Plus, I don’t think I can handle all these new doctor patient relationships. It’s a long and complicated story, being me. I don’t think Dr. K will be accessible any time soon, even if he stays in the area. So I feel like that might really color how far away my sweet GP is when all is said and done.
Oh Yeah, The Other Thing
Speaking of new doctor patient relationships, I had my ENT visit. I love the ENT. No, I hate going there. You know that. It’s not that I don’t like the ENT, or the audiology or speech people or the front office staff. I actually have found them to be quite pleasant if way too rushed or completely confused from time to time. It happens. I just, for whatever reason, hate going there.
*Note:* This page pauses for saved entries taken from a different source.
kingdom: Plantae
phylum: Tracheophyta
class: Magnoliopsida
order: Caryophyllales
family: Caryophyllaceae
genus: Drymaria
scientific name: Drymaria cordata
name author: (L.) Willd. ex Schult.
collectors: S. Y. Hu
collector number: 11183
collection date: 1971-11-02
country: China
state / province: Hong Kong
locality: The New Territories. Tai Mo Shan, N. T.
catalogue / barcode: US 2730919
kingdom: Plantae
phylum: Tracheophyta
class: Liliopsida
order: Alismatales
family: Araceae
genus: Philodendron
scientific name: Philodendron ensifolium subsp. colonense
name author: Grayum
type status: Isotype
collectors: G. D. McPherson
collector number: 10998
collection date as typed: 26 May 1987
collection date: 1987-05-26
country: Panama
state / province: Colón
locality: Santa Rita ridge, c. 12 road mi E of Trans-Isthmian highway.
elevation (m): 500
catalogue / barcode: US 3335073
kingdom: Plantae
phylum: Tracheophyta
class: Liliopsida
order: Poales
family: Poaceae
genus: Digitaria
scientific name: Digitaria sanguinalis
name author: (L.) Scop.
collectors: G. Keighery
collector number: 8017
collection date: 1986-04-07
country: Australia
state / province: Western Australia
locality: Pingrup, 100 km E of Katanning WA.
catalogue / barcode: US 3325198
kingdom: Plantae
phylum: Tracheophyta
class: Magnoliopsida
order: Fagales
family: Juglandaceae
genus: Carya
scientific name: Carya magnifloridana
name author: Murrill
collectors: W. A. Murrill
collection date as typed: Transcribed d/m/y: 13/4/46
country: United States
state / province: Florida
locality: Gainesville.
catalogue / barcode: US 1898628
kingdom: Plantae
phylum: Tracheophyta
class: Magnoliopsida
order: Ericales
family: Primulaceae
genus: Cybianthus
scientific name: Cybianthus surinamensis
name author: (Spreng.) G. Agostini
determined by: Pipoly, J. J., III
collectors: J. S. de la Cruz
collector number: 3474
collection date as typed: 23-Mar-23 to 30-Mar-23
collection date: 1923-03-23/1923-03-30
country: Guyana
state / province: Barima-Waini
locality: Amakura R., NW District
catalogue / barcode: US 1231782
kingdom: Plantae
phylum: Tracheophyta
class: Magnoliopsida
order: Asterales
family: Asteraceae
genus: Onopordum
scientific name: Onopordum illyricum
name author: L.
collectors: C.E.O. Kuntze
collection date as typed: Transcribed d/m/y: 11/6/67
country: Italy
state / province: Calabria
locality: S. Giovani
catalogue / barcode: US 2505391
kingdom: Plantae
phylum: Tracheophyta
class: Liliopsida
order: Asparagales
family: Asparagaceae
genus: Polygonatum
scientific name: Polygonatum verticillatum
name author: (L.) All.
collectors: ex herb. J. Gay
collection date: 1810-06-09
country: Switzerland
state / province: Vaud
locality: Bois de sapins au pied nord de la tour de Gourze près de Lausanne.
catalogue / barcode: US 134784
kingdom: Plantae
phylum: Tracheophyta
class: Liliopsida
Went in for the hearing test. I’m such a moron. I’m like, I wonder if the audiologist knows that the left earbud here is all quiet and muffled and stuff? I’m actually thinking this and I didn’t put it together till the next day that it was because I couldn’t hear. I have some conductive hearing loss on my left side. I guess this is why I feel like I’m yelling and everyone says I’m mumbling. I guess it’s also why I can’t always quite make out what people are saying on television and stuff. It could be partly why I’m still sort of unbalanced (physically. No accounting for the rest.)
I guess conductive hearing losses in adults are usually some sort of obstruction… Of course, had my ears looked in and such and nobody saw quarters or wax or bugs or anything, nor any obvious infections, so I get to go have a CT scan of my temporal bone (again) and then get to see the ENT who, as my ENT said, is really into E. The EENT. I guess he is a surgeon, but who the fuck knows what is actually happening in there (the ENT didn’t say that. It’d be sorta hilarious if she had though). So we’ll see. I don’t expect miracles. But I have another person I get to try to go through my history with before I get overtired and the office visit time allotment runs out. I am thrilled over that.
I totally just got handed off though, eh?